More than 20 years ago, then-Sen. William S. Cohen issued an investigative report billed as "Computer Chaos: Billions Wasted on Federal Computer Systems." That report spurred the Clinger-Cohen Act of 1996, which created the role of agency chief information officers in the hopes of improving how government spends billions of dollars on information technology.
In the decades since then, however, many argue that the federal government doesn’t get the return on the $80 billion a year IT spend.
Late last year, Congress passed the Federal Information Technology Acquisition Reform Act, the first major overhaul of federal IT in two decades since the Clinger-Cohen Act. Federal CIO Tony Scott and the Office of Management and Budget recently published proposed guidance for FITARA.
What will it mean for federal IT... and for the role of CIOS?
I recently got to discuss that Joining me is Van Hitch, who served as the CIO at the Justice Department for nearly a decade on the DorobekINSIDER program. Three years ago, he left that post. He now works as a senior advisor at Deloitte Consulting.
Hitch says that FITARA can be very helpful.
“I definitely think it is a very good government piece of legislation. It, it should help our federal executives make sure that IT is implemented wisely and efficiently across the federal government, and, and it knock down some of the barriers that have been in there in the past, and, and gaining accountability for the CIO,” Hitch said.
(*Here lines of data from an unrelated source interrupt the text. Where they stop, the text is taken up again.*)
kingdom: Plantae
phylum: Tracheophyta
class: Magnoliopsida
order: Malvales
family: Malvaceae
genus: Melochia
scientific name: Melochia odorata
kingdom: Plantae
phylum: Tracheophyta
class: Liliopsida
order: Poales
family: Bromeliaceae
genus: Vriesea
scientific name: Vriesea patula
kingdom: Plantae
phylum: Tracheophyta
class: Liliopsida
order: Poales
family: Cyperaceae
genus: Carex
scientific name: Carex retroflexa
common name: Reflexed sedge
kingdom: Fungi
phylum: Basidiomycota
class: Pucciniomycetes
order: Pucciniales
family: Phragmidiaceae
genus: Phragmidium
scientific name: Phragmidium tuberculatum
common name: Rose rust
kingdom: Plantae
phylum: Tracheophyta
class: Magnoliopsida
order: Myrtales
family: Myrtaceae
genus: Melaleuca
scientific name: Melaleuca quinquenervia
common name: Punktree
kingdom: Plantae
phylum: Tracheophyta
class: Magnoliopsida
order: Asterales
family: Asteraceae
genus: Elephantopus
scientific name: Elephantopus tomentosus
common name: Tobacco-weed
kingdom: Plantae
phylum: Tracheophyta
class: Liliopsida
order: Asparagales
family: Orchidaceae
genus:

The Office of Management and Budget did a good job reaching out to different constituencies as they developed the FITARA guidance, he said.
“They sought a lot of counsel, both outside the government, and inside the government from all different communities of executives, not only in the IT community, but in the acquisition, financial and HR community, and overall government, just to make sure that they had the right perspective on it and were implementing it in a way that it could be successful,” Hitch said.
Yet for the CIO to be fully successful, it is about working with the entire organization. The CIO “has to have partnerships with the other executives, and they have to understand that he is serving customers. And they have to get out there and reach out to that customer, spending time with them, making sure that they, they understand what the real issues are, and try to bring technology to bear, on those issues,” Hitch stressed.
This also isn’t going to happen overnight, he said. “This is something that is complex -- it is going to take a number of years to really flesh out, and to, and to become fully effective. I think there’s a lot a things that have to happen in, in the meantime, but I think it’s all headed in the right direction with this implementation guidance. I think it’s a good start.”